SEC Agenda
By: Cydney Posner
The SEC regularly publishes, for public comment, its agenda for the upcoming period. The current agenda, indicates a lot of activity that may be of interest. Keep in mind, however, that the new SEC Chair may have different priorities and so the timetable may change. Among the items on the agenda:
- Security Holder Director Nominations. Proposed amendments to the proxy rules regarding the inclusion in company proxy materials of shareholder nominations for director. Final action proposed for September 2005. Considered an important project to Chairman Donaldson, it is unclear whether this controversial proposal will survive the change in administration.
- Ownership Reports and Trading by Officers, Directors and Principal Security Holders. Proposed amendments to Rules 16b-3 and 16b-7, which would exempt certain transactions from the private right of action to recover short-swing profit provided by section 16(b) of the Exchange Act. The amendments clarify the exemptive scope of these rules, consistent with statements in previous SEC releases. The SEC also proposed amendments to Item 405 of Regs S-K and S-B to harmonize with the 2-business day Form 4 due date and mandated electronic filing and website posting of section 16 reports. Final action was anticipated in May 2005.
- Securities Offering Reform. Proposed modifications to the Securities Act restrictions on communications by issuers and underwriters around the time of an offering.
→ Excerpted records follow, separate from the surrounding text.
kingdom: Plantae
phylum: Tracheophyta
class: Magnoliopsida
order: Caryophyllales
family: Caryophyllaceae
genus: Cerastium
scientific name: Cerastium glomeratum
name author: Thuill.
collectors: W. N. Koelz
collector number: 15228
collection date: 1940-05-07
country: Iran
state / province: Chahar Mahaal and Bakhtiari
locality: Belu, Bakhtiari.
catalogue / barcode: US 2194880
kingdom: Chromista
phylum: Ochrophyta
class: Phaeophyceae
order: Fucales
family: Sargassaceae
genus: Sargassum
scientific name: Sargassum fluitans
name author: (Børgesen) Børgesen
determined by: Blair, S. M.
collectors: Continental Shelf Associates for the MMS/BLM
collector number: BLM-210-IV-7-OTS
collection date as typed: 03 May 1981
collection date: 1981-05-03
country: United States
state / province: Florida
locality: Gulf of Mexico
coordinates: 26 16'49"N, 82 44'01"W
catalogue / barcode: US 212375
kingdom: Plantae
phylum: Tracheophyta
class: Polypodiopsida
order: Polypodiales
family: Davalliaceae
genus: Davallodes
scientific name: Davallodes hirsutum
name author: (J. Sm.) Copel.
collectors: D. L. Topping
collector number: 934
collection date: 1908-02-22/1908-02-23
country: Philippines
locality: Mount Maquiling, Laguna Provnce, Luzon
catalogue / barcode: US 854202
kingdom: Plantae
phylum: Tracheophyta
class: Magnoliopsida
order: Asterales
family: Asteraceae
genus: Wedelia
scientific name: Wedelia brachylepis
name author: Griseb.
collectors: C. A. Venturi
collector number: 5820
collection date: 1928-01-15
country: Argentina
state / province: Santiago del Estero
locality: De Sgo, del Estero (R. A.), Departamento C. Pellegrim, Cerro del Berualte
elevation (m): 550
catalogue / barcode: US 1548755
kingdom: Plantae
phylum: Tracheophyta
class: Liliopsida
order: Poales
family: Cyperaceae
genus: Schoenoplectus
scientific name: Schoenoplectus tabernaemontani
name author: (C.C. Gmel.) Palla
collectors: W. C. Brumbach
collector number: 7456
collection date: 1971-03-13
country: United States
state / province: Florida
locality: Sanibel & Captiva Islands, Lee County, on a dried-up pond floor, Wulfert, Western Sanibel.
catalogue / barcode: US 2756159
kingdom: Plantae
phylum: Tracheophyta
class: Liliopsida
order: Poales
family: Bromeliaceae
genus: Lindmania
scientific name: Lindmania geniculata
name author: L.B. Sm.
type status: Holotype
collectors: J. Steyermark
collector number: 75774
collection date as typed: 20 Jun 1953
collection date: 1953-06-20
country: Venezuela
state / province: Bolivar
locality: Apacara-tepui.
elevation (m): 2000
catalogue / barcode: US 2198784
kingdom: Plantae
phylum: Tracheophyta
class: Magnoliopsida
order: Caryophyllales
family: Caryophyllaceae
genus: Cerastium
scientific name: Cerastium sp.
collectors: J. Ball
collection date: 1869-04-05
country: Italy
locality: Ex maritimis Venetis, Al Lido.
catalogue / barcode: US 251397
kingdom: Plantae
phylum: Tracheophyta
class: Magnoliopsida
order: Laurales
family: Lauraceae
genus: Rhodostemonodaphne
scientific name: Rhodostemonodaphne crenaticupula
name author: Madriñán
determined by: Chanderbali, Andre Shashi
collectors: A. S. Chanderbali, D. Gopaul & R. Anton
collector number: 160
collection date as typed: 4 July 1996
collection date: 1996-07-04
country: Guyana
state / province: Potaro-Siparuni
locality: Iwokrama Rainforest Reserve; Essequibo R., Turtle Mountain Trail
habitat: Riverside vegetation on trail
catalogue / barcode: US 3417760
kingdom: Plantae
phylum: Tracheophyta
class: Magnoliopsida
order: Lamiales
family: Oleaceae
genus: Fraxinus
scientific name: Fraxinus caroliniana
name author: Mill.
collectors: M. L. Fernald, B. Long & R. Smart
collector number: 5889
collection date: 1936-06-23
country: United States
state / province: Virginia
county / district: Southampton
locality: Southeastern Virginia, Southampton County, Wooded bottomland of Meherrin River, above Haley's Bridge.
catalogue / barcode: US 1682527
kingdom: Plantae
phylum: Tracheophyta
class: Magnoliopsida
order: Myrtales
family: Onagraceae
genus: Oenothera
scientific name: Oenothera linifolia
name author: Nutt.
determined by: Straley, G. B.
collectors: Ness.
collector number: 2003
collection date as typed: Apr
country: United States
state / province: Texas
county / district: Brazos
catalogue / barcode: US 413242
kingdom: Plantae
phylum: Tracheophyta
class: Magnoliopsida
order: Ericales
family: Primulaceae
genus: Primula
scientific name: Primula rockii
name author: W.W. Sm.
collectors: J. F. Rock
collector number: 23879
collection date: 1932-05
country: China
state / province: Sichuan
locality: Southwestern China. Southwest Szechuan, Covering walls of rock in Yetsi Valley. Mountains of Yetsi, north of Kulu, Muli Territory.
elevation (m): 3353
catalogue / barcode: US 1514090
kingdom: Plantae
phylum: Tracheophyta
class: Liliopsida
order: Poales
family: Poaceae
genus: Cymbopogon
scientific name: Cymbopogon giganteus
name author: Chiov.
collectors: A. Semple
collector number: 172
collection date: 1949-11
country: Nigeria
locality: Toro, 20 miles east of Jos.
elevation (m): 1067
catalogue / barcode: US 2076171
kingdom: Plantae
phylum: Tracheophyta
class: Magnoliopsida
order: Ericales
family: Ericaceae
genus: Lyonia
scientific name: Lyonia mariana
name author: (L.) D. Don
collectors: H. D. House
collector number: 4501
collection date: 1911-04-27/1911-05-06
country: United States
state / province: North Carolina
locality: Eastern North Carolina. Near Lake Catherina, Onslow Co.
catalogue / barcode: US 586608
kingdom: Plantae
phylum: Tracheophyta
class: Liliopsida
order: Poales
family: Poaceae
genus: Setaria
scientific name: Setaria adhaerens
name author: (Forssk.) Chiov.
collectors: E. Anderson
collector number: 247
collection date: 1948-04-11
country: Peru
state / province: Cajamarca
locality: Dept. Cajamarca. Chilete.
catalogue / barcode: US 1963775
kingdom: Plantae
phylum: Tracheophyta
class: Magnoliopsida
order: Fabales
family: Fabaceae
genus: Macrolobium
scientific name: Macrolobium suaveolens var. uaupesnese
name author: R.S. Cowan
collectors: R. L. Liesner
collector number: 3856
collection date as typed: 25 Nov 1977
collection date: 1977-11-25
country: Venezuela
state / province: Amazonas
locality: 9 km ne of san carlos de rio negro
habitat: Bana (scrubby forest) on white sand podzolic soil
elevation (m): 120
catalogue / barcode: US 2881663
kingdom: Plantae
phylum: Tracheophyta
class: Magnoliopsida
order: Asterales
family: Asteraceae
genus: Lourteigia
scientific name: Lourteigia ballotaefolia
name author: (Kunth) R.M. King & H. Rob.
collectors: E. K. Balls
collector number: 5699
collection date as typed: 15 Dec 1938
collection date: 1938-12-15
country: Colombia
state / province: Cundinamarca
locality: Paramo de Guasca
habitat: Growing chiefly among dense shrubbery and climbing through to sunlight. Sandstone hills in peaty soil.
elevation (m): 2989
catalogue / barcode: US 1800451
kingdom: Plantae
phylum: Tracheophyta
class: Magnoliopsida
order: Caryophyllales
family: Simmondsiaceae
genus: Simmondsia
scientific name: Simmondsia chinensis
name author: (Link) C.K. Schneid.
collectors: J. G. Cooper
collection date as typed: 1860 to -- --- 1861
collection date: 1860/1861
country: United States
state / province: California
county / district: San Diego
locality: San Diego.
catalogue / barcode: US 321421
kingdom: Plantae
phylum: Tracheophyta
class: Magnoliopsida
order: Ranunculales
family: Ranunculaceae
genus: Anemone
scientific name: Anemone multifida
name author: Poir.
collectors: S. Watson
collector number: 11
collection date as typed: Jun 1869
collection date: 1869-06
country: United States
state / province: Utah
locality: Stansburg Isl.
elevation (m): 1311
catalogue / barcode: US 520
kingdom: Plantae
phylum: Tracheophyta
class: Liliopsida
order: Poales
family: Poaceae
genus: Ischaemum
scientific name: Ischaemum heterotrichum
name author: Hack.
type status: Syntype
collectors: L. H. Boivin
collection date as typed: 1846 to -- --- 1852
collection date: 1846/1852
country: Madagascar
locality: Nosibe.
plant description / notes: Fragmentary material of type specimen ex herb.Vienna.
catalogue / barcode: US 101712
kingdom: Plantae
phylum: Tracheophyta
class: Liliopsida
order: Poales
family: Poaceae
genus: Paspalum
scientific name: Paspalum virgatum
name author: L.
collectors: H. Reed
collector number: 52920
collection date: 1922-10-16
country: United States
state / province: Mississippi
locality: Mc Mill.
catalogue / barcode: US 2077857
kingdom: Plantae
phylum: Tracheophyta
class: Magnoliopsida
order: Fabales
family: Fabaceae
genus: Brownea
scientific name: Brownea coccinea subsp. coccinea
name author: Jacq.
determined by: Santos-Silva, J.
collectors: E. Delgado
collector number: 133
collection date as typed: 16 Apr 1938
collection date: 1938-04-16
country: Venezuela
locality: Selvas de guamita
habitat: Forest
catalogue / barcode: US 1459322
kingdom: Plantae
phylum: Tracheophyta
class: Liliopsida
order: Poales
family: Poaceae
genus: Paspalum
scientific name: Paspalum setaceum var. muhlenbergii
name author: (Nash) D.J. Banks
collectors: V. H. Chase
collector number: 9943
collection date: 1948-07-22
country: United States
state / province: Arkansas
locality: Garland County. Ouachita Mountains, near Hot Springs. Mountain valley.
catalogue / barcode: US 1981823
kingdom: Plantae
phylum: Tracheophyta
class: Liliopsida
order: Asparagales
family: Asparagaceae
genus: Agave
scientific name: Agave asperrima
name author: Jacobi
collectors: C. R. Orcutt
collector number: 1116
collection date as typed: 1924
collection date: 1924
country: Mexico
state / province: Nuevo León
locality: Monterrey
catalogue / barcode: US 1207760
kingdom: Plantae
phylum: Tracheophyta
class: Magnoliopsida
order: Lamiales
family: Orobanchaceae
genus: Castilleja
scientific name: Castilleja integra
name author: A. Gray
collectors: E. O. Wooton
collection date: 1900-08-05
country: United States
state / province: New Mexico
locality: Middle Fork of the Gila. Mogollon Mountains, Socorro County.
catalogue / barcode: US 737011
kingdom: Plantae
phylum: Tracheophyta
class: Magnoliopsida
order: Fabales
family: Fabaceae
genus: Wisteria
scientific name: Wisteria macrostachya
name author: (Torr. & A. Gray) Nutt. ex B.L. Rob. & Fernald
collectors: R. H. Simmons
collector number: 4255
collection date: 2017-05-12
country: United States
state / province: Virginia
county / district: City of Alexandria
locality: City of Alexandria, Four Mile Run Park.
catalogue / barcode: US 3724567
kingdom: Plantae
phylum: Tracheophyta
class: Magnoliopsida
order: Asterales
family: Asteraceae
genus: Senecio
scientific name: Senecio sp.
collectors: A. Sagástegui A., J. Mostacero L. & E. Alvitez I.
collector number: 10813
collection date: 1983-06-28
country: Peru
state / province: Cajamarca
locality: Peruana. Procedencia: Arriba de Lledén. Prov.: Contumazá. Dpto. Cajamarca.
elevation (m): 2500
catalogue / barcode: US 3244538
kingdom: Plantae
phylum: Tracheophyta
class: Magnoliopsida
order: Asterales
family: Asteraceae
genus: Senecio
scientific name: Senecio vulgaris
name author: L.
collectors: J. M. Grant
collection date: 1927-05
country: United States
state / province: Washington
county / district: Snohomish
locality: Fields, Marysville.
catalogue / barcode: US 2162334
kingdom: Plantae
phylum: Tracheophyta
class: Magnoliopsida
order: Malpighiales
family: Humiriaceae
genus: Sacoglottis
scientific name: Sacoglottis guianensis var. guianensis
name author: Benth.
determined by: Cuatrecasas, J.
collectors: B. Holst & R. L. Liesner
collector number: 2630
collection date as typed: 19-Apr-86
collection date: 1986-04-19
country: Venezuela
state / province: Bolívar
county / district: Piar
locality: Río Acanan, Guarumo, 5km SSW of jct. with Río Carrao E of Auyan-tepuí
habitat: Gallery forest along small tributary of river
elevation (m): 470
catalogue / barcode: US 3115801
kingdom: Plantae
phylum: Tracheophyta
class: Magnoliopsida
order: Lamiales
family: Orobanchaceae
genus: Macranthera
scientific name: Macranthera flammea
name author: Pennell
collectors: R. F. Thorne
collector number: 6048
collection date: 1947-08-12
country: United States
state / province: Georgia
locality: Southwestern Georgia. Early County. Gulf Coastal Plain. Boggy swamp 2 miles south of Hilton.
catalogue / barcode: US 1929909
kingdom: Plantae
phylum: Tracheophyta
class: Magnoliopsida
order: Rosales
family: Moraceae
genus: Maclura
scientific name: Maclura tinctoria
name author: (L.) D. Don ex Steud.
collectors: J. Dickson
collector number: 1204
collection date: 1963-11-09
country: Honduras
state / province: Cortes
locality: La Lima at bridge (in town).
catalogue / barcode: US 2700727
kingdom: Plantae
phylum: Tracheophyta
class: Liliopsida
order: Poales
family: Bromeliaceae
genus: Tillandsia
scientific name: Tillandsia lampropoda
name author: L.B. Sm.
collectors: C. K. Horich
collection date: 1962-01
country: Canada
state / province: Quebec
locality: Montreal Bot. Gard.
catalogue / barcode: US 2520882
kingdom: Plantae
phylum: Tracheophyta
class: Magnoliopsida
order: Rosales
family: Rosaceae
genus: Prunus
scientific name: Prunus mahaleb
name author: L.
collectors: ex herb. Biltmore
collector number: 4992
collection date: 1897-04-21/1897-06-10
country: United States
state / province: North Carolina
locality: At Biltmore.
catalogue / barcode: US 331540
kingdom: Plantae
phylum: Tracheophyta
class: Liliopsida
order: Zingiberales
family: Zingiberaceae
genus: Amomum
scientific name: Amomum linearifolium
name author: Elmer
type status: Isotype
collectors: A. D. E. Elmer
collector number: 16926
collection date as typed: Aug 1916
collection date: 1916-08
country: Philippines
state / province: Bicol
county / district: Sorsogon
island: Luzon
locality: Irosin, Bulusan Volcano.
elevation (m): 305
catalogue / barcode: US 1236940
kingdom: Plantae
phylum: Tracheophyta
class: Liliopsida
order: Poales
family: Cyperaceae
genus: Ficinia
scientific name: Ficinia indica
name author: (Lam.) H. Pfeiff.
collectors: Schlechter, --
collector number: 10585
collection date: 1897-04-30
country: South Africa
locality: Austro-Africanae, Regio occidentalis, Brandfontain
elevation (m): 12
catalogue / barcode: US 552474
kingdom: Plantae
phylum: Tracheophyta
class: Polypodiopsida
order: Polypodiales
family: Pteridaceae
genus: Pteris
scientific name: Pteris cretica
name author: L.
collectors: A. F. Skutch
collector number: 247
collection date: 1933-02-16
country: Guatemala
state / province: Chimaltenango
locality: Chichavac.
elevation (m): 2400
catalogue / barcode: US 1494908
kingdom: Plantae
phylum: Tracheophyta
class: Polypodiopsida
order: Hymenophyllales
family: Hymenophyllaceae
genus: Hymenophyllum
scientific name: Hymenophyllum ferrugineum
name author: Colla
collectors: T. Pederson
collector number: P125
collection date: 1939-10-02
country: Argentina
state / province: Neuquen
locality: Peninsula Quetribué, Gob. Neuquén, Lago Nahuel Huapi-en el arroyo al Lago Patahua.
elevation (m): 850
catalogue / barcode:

The proposals also include procedural changes in registration forms and their use to further capital formation. Finally, the proposals address the requirements for delivery of final prospectuses. Final action was anticipated in July 2005 originally, but is now rumored to be on the agenda for the end of June, prior to the departure of Chairman Donaldson.
- Disclosure in Management's Discussion and Analysis Regarding the Application of Critical Accounting Policies. Proposed rule provisions to require a company to discuss the application of its critical accounting policies. The proposals would encompass both critical accounting estimates, including sensitivity analyses, and the initial adoption by a company of an accounting policy with a material impact on its financial presentation. The new disclosure would be included in the MD&A section of a company's annual reports, registration statements and proxy and information statements and would be updated quarterly. Final action anticipated for December 2005. Is this just a holdover or are they really resurrecting this proposal?
- Streamlining Rule 144. Revisions proposed in 1997 to Rule 144, Rule 145 and Form 144 to make the rules and form easier to understand and apply. Corp Fin may recommend that the SEC repropose amendments that would, among other things, add a bright line test to the Rule 144 definition of affiliate, increase the Form 144 filing thresholds and codify certain interpretive positions. New proposal anticipated in April 2006.
- Revision to Accelerated Filer Definition. Possible rules that would revise the definition of an "accelerated filer" in Rule 12b-2 so that an accelerated filer that no longer is subject to Exchange Act reporting with respect to any class of common equity securities, but remains subject to Exchange Act reporting with respect to one or more other classes of securities, would no longer be subject to the definition or the accelerated filing requirements. Proposal was expected in May 2005
- Definition of Securities "Held of Record." Possible revisions to the definition of securities "held of record" under the Exchange Act to include the beneficial owners of securities registered in the name of a broker, dealer, bank or similar nominee. Rule-making proposal expected September 2005. Is this just a codification of the interps?
- Termination of Reporting Obligations by Foreign Private Issuers Under the Exchange Act. Possible revisions relating to the circumstances under which foreign private issuers would be permitted to terminate their registration under section 12(g) of the Exchange Act and any reporting obligation under section 15(d) of that Act. Rule-making expected November 2005.
- Lock-Up Agreements. Possible new rule under the Securities Act to clarify how to register securities that acquiring companies issue to certain target security holders who enter into lock-up agreements in connection with acquisition transactions. Corp Fin may also recommend corresponding exemptions from certain Exchange Act rules to permit the execution of lock-up agreements without violation of the applicable rules. Proposal expected April 2006.
- Equal Treatment of Security Holders Pursuant to Rule 14d-10 and Rule 13e-4(f) Under the Exchange Act. Possible and long-promised amendments to the "best-price" rules contained in tender offer Rule 14d-10 and Rule 13e-4(f) under the Exchange Act to address issues raised by recent court decisions regarding the type of consideration to which these rules apply. Proposal was anticipated for June 2005.
- Proxy Disclosure Regarding Executive Compensation and Related Party-Transactions. Possible amendments that would enhance disclosure regarding executive compensation, the independence of a registrant's board of directors, related-party transactions between executive officers and directors and related-party transactions with an issuer. Much discussion surrounding these possible proposals make this a hot topic. Proposal expected September 2005.